TO-DO ITEM:
Lay out every line of text from the records below as a single numbered list, skipping blank lines. Leave the pictures out of your answer.

Saved entries:
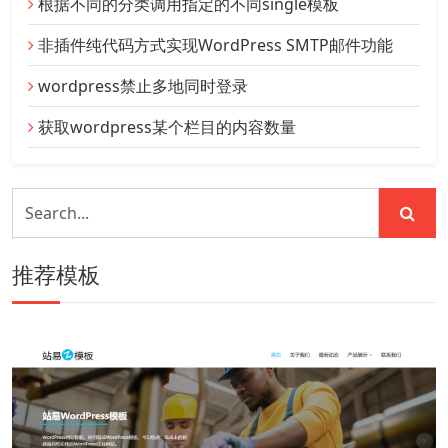
根据不同的分类调用指定的不同single模板
非插件纯代码方式实现WordPress SMTP邮件功能
wordpress禁止多地同时登录
获取wordpress某个栏目的内容数量
推荐模板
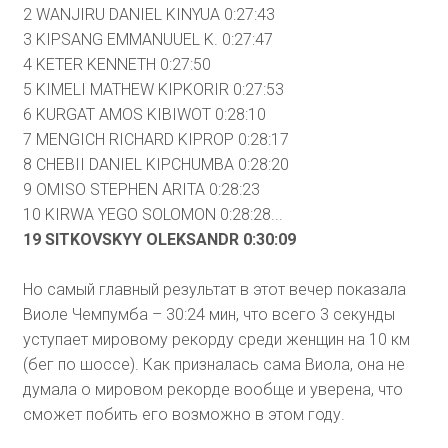
2 WANJIRU DANIEL KINYUA 0:27:43
3 KIPSANG EMMANUUEL K. 0:27:47
4 KETER KENNETH 0:27:50
5 KIMELI MATHEW KIPKORIR 0:27:53
6 KURGAT AMOS KIBIWOT 0:28:10
7 MENGICH RICHARD KIPROP 0:28:17
8 CHEBII DANIEL KIPCHUMBA 0:28:20
9 OMISO STEPHEN ARITA 0:28:23
10 KIRWA YEGO SOLOMON 0:28:28...
19 SITKOVSKYY OLEKSANDR 0:30:09
Но самый главный результат в этот вечер показала
Виоле Чемпумба – 30:24 мин, что всего 3 секунды
уступает мировому рекорду среди женщин на 10 км
(бег по шоссе). Как призналась сама Виола, она не
думала о мировом рекорде вообще и уверена, что
сможет побить его возможно в этом году.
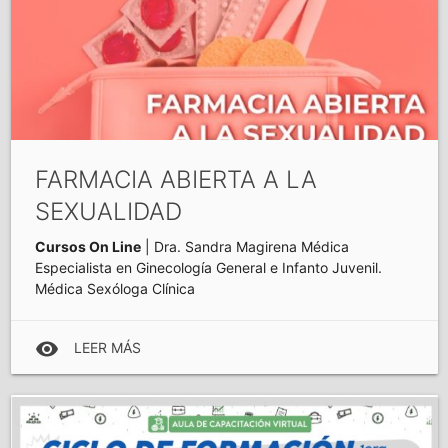
FARMACIA ABIERTA A LA
SEXUALIDAD
Cursos On Line
| Dra. Sandra Magirena Médica
Especialista en Ginecología General e Infanto Juvenil.
Médica Sexóloga Clínica
visibility
LEER MÁS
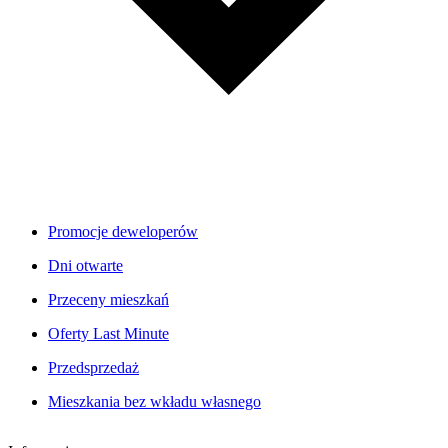
Promocje deweloperów
Dni otwarte
Przeceny mieszkań
Oferty Last Minute
Przedsprzedaż
Mieszkania bez wkładu własnego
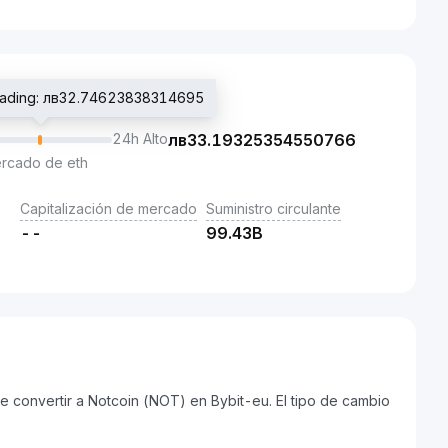
 trading: лв32.74623838314695
24h Alto
лв
33.19325354550766
ercado de eth
Capitalización de mercado
Suministro circulante
--
99.43B
 convertir a Notcoin (NOT) en Bybit-eu. El tipo de cambio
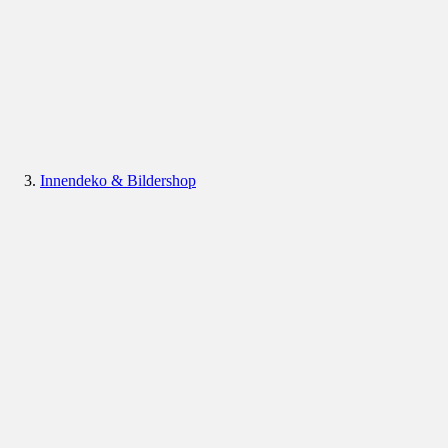
Innendeko & Bildershop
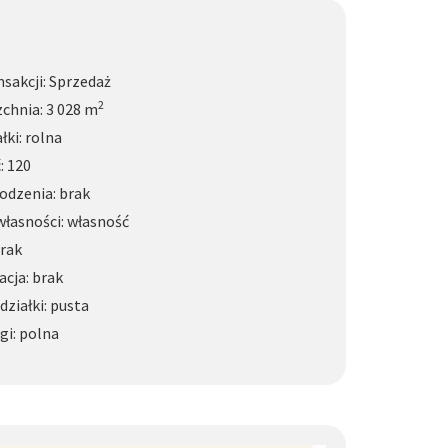
nsakcji: Sprzedaż
2
chnia: 3 028 m
łki: rolna
: 120
odzenia: brak
łasności: własność
rak
acja: brak
działki: pusta
gi: polna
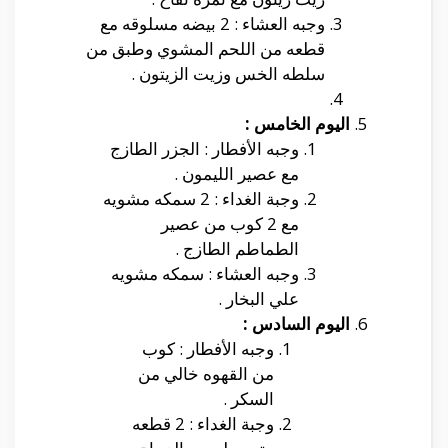
وجبه العشاء : 2 بيضه مسلوقه مع
قطعه من اللحم المشوي وطبق من
سلطه الخس وزيت الزيتون .
اليوم الخامس :
وجبه الأفطار : الجزر الطازج
مع عصير الليمون .
وجبة الغداء : 2 سمكه مشويه
مع 2 كوب من عصير
الطماطم الطازج .
وجبه العشاء : سمكه مشويه
علي البخار .
اليوم السادس :
وجبه الأفطار : كوب
من القهوه خالي من
السكر .
وجبة الغداء : 2 قطعه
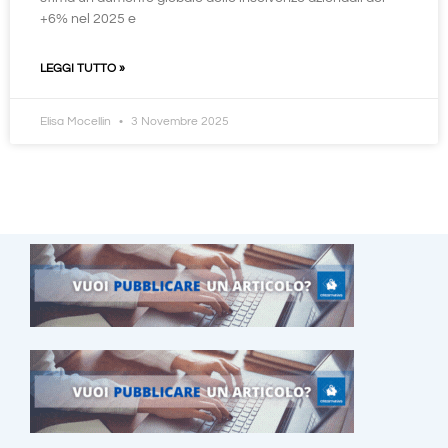
+6% nel 2025 e
LEGGI TUTTO »
Elisa Mocellin
3 Novembre 2025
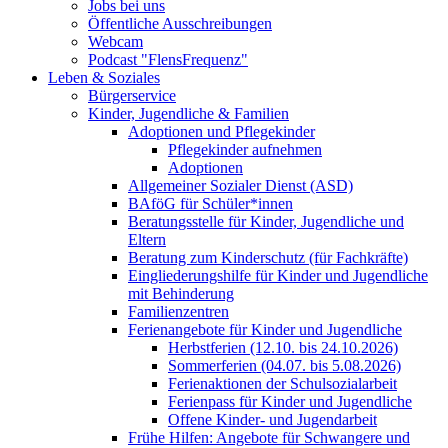
Jobs bei uns
Öffentliche Ausschreibungen
Webcam
Podcast "FlensFrequenz"
Leben & Soziales
Bürgerservice
Kinder, Jugendliche & Familien
Adoptionen und Pflegekinder
Pflegekinder aufnehmen
Adoptionen
Allgemeiner Sozialer Dienst (ASD)
BAföG für Schüler*innen
Beratungsstelle für Kinder, Jugendliche und
Eltern
Beratung zum Kinderschutz (für Fachkräfte)
Eingliederungshilfe für Kinder und Jugendliche
mit Behinderung
Familienzentren
Ferienangebote für Kinder und Jugendliche
Herbstferien (12.10. bis 24.10.2026)
Sommerferien (04.07. bis 5.08.2026)
Ferienaktionen der Schulsozialarbeit
Ferienpass für Kinder und Jugendliche
Offene Kinder- und Jugendarbeit
Frühe Hilfen: Angebote für Schwangere und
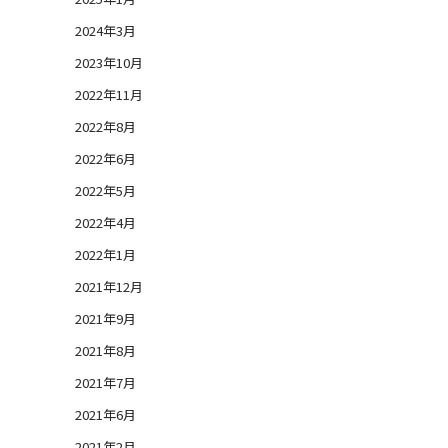
2024年3月
2023年10月
2022年11月
2022年8月
2022年6月
2022年5月
2022年4月
2022年1月
2021年12月
2021年9月
2021年8月
2021年7月
2021年6月
2021年2月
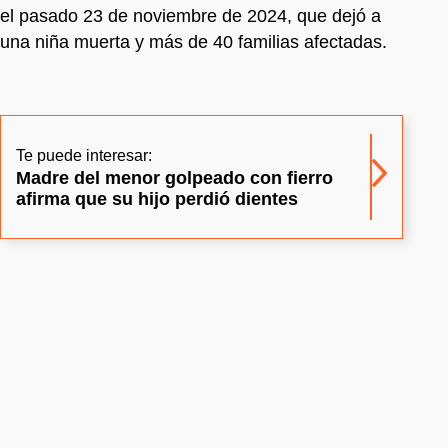
el pasado 23 de noviembre de 2024, que dejó a
una niña muerta y más de 40 familias afectadas.
Te puede interesar:
Madre del menor golpeado con fierro
afirma que su hijo perdió dientes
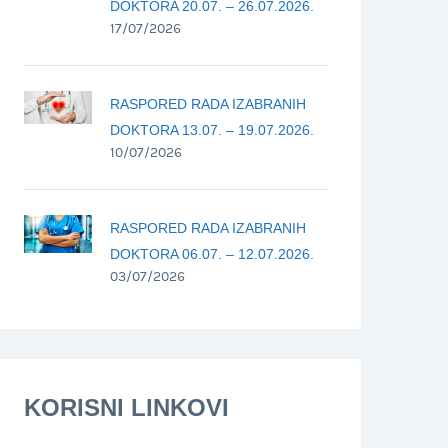
DOKTORA 20.07. – 26.07.2026.
17/07/2026
RASPORED RADA IZABRANIH
DOKTORA 13.07. – 19.07.2026.
10/07/2026
RASPORED RADA IZABRANIH
DOKTORA 06.07. – 12.07.2026.
03/07/2026
KORISNI LINKOVI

RESPONSE:
1. 根据不同的分类调用指定的不同single模板
2. 非插件纯代码方式实现WordPress SMTP邮件功能
3. wordpress禁止多地同时登录
4. 获取wordpress某个栏目的内容数量
5. 推荐模板
6. 2 WANJIRU DANIEL KINYUA 0:27:43
7. 3 KIPSANG EMMANUUEL K. 0:27:47
8. 4 KETER KENNETH 0:27:50
9. 5 KIMELI MATHEW KIPKORIR 0:27:53
10. 6 KURGAT AMOS KIBIWOT 0:28:10
11. 7 MENGICH RICHARD KIPROP 0:28:17
12. 8 CHEBII DANIEL KIPCHUMBA 0:28:20
13. 9 OMISO STEPHEN ARITA 0:28:23
14. 10 KIRWA YEGO SOLOMON 0:28:28...
15. 19 SITKOVSKYY OLEKSANDR 0:30:09
16. Но самый главный результат в этот вечер показала
17. Виоле Чемпумба – 30:24 мин, что всего 3 секунды
18. уступает мировому рекорду среди женщин на 10 км
19. (бег по шоссе). Как призналась сама Виола, она не
20. думала о мировом рекорде вообще и уверена, что
21. сможет побить его возможно в этом году.
22. FARMACIA ABIERTA A LA
23. SEXUALIDAD
24. Cursos On Line
25. | Dra. Sandra Magirena Médica
26. Especialista en Ginecología General e Infanto Juvenil.
27. Médica Sexóloga Clínica
28. visibility
29. LEER MÁS
30. Promocje deweloperów
31. Dni otwarte
32. Przeceny mieszkań
33. Oferty Last Minute
34. Przedsprzedaż
35. Mieszkania bez wkładu własnego
36.  trading: лв32.74623838314695
37. 24h Alto
38. лв
39. 33.19325354550766
40. ercado de eth
41. Capitalización de mercado
42. Suministro circulante
43. --
44. 99.43B
45.  convertir a Notcoin (NOT) en Bybit-eu. El tipo de cambio
46. Innendeko & Bildershop
47. nsakcji: Sprzedaż
48. 2
49. chnia: 3 028 m
50. łki: rolna
51. : 120
52. odzenia: brak
53. łasności: własność
54. rak
55. acja: brak
56. działki: pusta
57. gi: polna
58. وجبه العشاء : 2 بيضه مسلوقه مع
59. قطعه من اللحم المشوي وطبق من
60. سلطه الخس وزيت الزيتون .
61. اليوم الخامس :
62. وجبه الأفطار : الجزر الطازج
63. مع عصير الليمون .
64. وجبة الغداء : 2 سمكه مشويه
65. مع 2 كوب من عصير
66. الطماطم الطازج .
67. وجبه العشاء : سمكه مشويه
68. علي البخار .
69. اليوم السادس :
70. وجبه الأفطار : كوب
71. من القهوه خالي من
72. السكر .
73. وجبة الغداء : 2 قطعه
74. +6% nel 2025 e
75. LEGGI TUTTO »
76. Elisa Mocellin
77. 3 Novembre 2025
78. Jobs bei uns
79. Öffentliche Ausschreibungen
80. Webcam
81. Podcast "FlensFrequenz"
82. Leben & Soziales
83. Bürgerservice
84. Kinder, Jugendliche & Familien
85. Adoptionen und Pflegekinder
86. Pflegekinder aufnehmen
87. Adoptionen
88. Allgemeiner Sozialer Dienst (ASD)
89. BAföG für Schüler*innen
90. Beratungsstelle für Kinder, Jugendliche und
91. Eltern
92. Beratung zum Kinderschutz (für Fachkräfte)
93. Eingliederungshilfe für Kinder und Jugendliche
94. mit Behinderung
95. Familienzentren
96. Ferienangebote für Kinder und Jugendliche
97. Herbstferien (12.10. bis 24.10.2026)
98. Sommerferien (04.07. bis 5.08.2026)
99. Ferienaktionen der Schulsozialarbeit
100. Ferienpass für Kinder und Jugendliche
101. Offene Kinder- und Jugendarbeit
102. Frühe Hilfen: Angebote für Schwangere und
103. 2024年3月
104. 2023年10月
105. 2022年11月
106. 2022年8月
107. 2022年6月
108. 2022年5月
109. 2022年4月
110. 2022年1月
111. 2021年12月
112. 2021年9月
113. 2021年8月
114. 2021年7月
115. 2021年6月
116. 2021年2月
117. el pasado 23 de noviembre de 2024, que dejó a
118. una niña muerta y más de 40 familias afectadas.
119. Te puede interesar:
120. Madre del menor golpeado con fierro
121. afirma que su hijo perdió dientes
122. DOKTORA 20.07. – 26.07.2026.
123. 17/07/2026
124. RASPORED RADA IZABRANIH
125. DOKTORA 13.07. – 19.07.2026.
126. 10/07/2026
127. RASPORED RADA IZABRANIH
128. DOKTORA 06.07. – 12.07.2026.
129. 03/07/2026
130. KORISNI LINKOVI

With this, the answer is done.